**Fragmento**

18.9.26

CUMPLE EN LA CLÍNICA DE CUENTOS DEL GALPÓN / DECIMOCTAVA FIESTA LITERARIA

 















Aprovechamos que la pebeta de la foto, Fabi Fabiana, cumplía redondo, y decidimos agasajarla con una torta de queso que trajo Lili. En el picnic hubo torrejas, buñuelos, picada de fiambres, bizcochitos de grasa y bohios calientes con Luiyis Boscas. Un placer.

Después leímos “El idioma de los gatos”, de Spencer Holst, y algunas críticas me tocaron el cuore. El cuento es bastante imperfecto, pero también es divertido si le sacamos una parte que está de más. “Vos le hubieras tachado”, me increpó la que trajo la torta, y tiene razón. Páginas enteras, le hubiera tachado. No obstante, el tono del cuento me gusta mucho, así como el tono de muchos de los cuentos del neyorquino. Rodrigo Fresán, que firma el prólogo del libro en la edición editada por Daniel Divinsky para De la flor, dice que tanto “en Nueva York como en Buenos Aires o en Praga, los escritores y las personas que quieren ser escritores cuando sean grandes se preguntan unos a otros si han leído un libro llamado “El idioma de los gatos”. Continúa con su exageración fanática:

“No creo -no puedo recordar ahora- que haya libros más claros y didácticos a la hora de señalar los resortes que mueven una historia, explicar los diferentes bloques que construyen una trama, ofrecer las instrucciones precisas para ordenar el ritmo cardíaco y cerebral del cuento.

**Datos guardados**

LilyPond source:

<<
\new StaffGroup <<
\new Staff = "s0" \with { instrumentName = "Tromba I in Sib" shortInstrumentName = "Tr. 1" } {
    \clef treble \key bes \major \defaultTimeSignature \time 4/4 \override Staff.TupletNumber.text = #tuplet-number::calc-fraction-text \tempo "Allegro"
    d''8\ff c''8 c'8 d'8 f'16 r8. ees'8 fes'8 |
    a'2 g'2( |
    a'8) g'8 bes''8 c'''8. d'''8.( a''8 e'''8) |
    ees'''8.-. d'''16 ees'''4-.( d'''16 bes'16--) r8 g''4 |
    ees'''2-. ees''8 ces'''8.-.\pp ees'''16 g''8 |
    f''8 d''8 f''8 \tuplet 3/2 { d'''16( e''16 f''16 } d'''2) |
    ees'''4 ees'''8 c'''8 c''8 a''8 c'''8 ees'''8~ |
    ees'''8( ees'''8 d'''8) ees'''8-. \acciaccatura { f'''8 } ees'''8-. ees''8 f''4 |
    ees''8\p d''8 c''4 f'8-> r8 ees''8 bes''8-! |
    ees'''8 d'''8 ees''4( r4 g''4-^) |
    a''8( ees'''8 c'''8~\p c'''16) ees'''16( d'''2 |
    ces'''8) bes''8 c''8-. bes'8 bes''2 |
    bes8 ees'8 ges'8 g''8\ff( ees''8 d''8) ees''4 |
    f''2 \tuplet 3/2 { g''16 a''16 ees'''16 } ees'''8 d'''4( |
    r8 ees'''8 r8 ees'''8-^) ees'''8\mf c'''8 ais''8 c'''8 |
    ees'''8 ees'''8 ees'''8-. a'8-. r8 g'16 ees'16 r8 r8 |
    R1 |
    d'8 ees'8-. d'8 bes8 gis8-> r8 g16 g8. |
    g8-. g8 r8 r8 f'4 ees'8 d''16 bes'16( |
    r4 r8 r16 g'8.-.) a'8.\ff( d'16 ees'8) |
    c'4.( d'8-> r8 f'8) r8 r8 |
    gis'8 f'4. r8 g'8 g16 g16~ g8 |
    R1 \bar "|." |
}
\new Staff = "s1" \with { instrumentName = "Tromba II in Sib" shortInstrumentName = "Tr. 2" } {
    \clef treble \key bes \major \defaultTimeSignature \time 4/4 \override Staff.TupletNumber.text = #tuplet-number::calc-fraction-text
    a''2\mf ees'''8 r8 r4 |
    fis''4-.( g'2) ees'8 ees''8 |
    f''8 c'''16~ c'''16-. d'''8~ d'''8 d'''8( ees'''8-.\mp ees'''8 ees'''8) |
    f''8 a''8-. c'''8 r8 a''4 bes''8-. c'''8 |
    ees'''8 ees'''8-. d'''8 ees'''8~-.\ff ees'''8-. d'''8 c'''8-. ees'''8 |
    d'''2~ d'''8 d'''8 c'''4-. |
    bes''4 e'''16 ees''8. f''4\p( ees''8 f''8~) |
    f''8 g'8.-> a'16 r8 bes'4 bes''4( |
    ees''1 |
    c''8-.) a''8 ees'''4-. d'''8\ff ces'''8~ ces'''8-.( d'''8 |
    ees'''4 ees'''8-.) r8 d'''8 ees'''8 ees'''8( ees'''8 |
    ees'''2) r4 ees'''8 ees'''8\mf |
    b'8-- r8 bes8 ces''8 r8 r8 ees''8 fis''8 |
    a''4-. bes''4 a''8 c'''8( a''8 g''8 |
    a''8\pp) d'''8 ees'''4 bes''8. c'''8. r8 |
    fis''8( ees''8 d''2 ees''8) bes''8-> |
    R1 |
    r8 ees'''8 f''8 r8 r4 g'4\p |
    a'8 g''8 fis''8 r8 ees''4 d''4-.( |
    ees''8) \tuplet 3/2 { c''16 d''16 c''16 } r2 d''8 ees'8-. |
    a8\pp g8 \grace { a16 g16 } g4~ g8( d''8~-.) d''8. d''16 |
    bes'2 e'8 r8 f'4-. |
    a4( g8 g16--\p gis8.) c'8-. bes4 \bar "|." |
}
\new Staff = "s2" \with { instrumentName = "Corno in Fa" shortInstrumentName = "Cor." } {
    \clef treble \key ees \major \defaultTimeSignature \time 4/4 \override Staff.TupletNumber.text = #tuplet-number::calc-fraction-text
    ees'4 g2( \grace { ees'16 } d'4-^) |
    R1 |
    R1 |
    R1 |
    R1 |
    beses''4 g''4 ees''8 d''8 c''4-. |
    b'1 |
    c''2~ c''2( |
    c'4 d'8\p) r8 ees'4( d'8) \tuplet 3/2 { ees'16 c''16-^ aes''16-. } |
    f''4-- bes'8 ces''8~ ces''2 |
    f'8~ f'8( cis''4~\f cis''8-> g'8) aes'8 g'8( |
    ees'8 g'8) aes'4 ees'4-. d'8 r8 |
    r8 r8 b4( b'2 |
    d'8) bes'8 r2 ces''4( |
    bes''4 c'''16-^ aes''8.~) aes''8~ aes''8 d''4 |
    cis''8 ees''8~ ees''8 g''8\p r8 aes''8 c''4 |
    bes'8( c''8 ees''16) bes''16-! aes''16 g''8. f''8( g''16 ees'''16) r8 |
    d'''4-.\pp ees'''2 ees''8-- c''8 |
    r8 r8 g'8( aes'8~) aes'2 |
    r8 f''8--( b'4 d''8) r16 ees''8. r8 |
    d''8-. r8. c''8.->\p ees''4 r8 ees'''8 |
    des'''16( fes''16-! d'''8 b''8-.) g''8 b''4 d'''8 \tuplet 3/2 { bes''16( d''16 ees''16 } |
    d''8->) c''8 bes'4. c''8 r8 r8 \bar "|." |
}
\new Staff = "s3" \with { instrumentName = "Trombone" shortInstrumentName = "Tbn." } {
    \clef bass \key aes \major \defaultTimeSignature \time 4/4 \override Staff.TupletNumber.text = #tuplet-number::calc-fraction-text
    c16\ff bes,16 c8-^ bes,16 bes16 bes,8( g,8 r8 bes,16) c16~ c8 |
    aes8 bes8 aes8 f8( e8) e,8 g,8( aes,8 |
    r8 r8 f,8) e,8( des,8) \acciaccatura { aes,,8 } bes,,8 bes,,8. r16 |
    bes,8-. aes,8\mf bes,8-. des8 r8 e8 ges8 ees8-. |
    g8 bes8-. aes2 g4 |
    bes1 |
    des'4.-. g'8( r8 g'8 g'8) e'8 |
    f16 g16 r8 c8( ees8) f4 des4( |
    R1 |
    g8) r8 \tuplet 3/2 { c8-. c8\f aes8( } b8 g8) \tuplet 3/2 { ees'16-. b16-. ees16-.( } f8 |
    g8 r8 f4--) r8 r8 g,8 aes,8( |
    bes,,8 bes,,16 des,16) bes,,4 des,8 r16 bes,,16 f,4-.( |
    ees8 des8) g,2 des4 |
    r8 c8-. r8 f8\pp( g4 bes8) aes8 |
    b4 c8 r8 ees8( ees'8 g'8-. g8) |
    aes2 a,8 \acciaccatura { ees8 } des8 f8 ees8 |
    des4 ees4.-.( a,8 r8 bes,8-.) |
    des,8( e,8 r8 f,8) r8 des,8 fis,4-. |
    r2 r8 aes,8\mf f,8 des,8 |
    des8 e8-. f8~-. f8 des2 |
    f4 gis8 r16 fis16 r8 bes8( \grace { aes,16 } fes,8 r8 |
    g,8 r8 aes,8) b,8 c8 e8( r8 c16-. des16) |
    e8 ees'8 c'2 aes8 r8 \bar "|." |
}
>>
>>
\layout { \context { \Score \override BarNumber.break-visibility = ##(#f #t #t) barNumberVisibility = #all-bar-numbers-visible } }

**Tarea A**
Reproduce la crónica de la fiesta literaria desde "Aprovechamos que la" hasta "Boscas. Un placer.", ambos incluidos.
**Tarea B**
Según la crónica de la fiesta literaria, ¿quién trajo la torta de queso para agasajar a Fabi Fabiana?
Los registros no son necesarios.

**Respuesta A**
Aprovechamos que la pebeta de la foto, Fabi Fabiana, cumplía redondo, y decidimos agasajarla con una torta de queso que trajo Lili. En el picnic hubo torrejas, buñuelos, picada de fiambres, bizcochitos de grasa y bohios calientes con Luiyis Boscas. Un placer.

**Respuesta B**
La trajo Lili.